START Exercise data

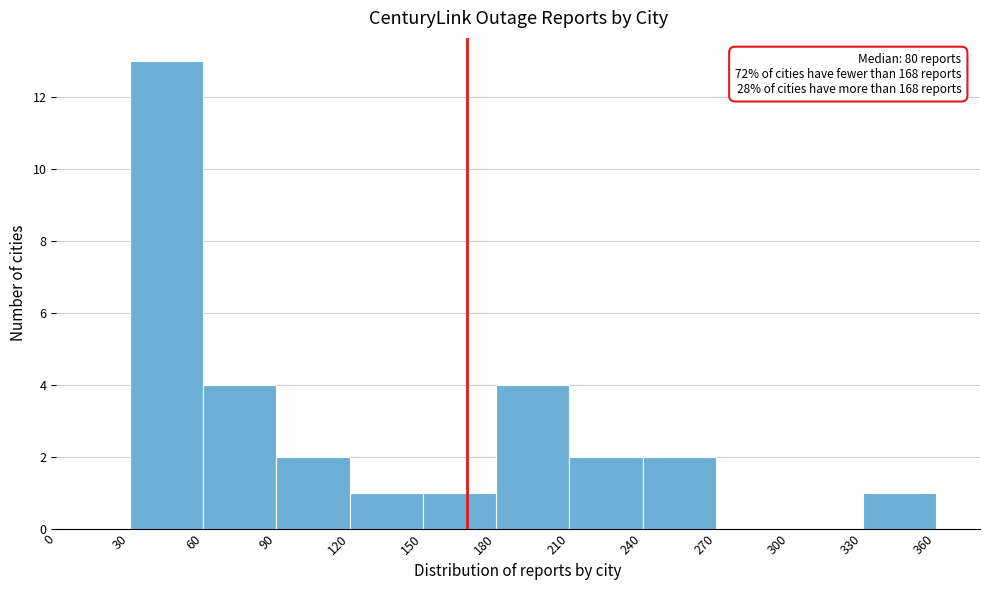

Which range on the x-axis has the tallest bar?

30 to 60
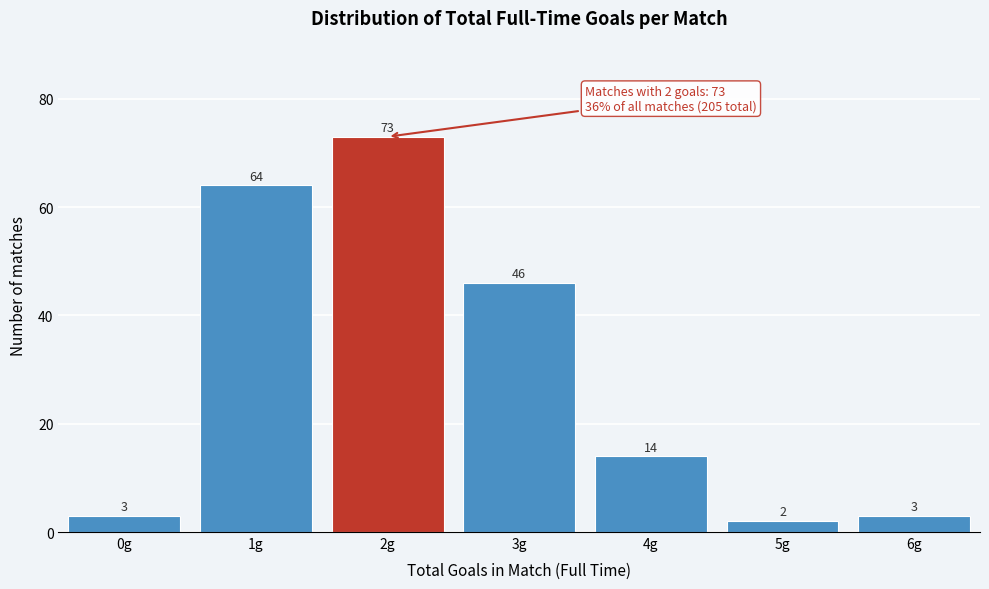

Reading left to right, list all the values displayed in this chart.

0g=3	1g=64	2g=73	3g=46	4g=14	5g=2	6g=3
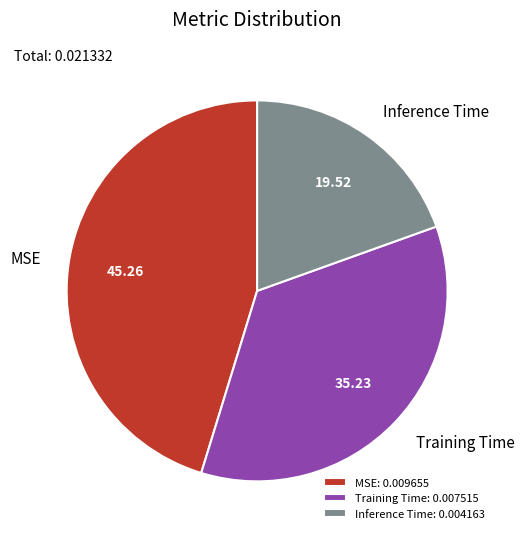

Combined, do MSE and Inference Time account for over 50%?

Yes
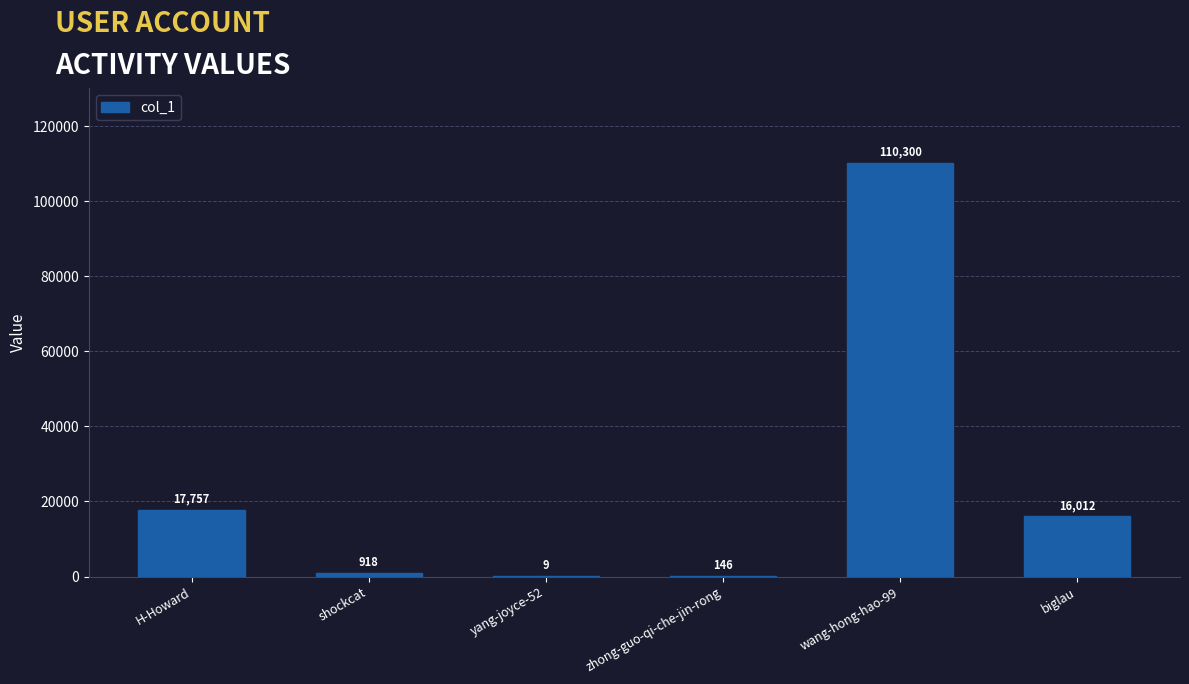

Count the number of categories in the chart.

6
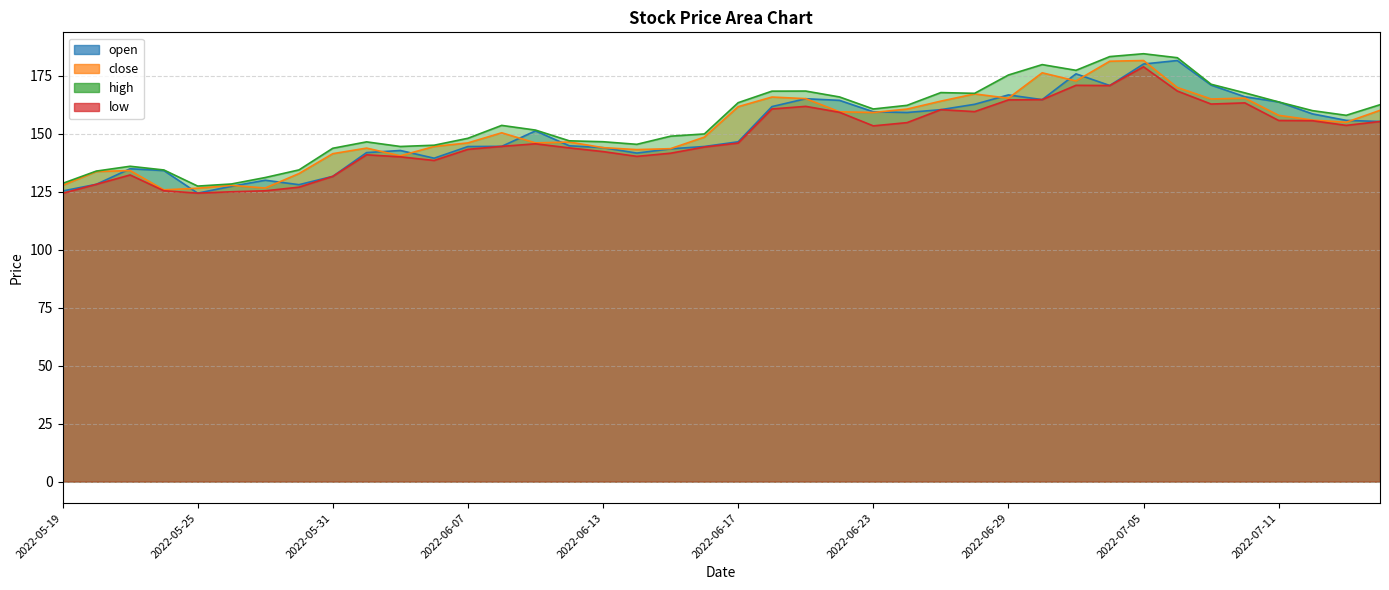

True or false: high and close cross at least once.

False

END Exercise data

Retype the data above word for word, leaving out the pictures.

§ **Answer box**:
Which range on the x-axis has the tallest bar?

30 to 60

Reading left to right, list all the values displayed in this chart.

0g=3	1g=64	2g=73	3g=46	4g=14	5g=2	6g=3

Combined, do MSE and Inference Time account for over 50%?

Yes

Count the number of categories in the chart.

6

True or false: high and close cross at least once.

False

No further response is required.